Les grossistes pourront délivrer des médicaments vétérinaires dans toute l’Union européenne, les autorisations de distribution en gros seront désormais valables sur tout son territoire. Cela est toutefois possible uniquement si les médicaments sont fournis aux personnes autorisées à les délivrer, mais aussi à d’autres grossistes et aux exportateurs de ces spécialités. Précision importante, la fourniture, par un détaillant (vétérinaire, par exemple) à un autre, de petites quantités de médicaments vétérinaires n’est pas considérée comme de la distribution en gros.

La libre prestation de service

La proposition traite aussi du cas du vétérinaire prestataire de services dans d’autres États membres. Ainsi, il lui sera permis d’administrer des médicaments vétérinaires autorisés dans l’État membre hôte à des animaux qu’il soigne dans un autre État membre dans la quantité requise pour leur traitement. Ces produits doivent être transportés par le vétérinaire dans leur emballage et leur conditionnement d’origine. De même, le praticien ne pourra vendre au détail des médicaments vétérinaires aux propriétaires ou aux détenteurs des animaux traités dans l’État membre hôte, excepté si : la réglementation de cet État l’y autorise, les médicaments sont destinés aux animaux qu’il soigne et seules sont vendues au détail les quantités minimales requises pour mener à terme le traitement. Le vétérinaire devra tenir un registre contenant les animaux traités, le diagnostic, les médicaments administrés, la dose, la durée du traitement et le temps d’attente appliqué.

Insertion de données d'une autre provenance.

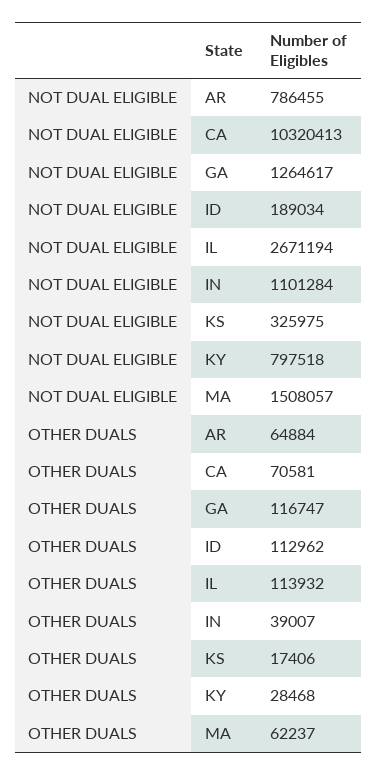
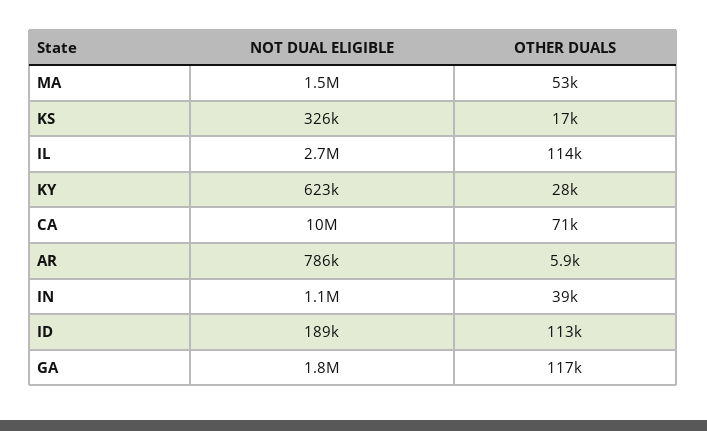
  {
    "NOT DUAL ELIGIBLE": {
      "AR": 786455,
      "CA": 10320413,
-     "GA": 1264617,
+     "GA": 1800000,
      "ID": 189034,
      "IL": 2671194,
      "IN": 1101284,
      "KS": 325975,
-     "KY": 797518,
+     "KY": 623000,
      "MA": 1508057
    },
    "OTHER DUALS": {
-     "AR": 64884,
+     "AR": 5900,
      "CA": 70581,
      "GA": 116747,
      "ID": 112962,
      "IL": 113932,
      "IN": 39007,
      "KS": 17406,
      "KY": 28468,
-     "MA": 62237
+     "MA": 53000
    }
  }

Ce document sera conservé pendant trois ans et mis à la disposition des autorités compétentes de l’État membre hôte.

L’innovation encouragée

Le règlement prévoit des mesures incitatives pour favoriser la mise sur le marché de nouveaux médicaments vétérinaires. Certaines permettent notamment des périodes de protection plus longues pour les documents techniques liés aux nouveaux produits, d’autres visent la protection commerciale de substances actives innovantes ou soutiennent les investissements significatifs dans des données générées pour améliorer un antibiotique existant ou le maintenir sur le marché.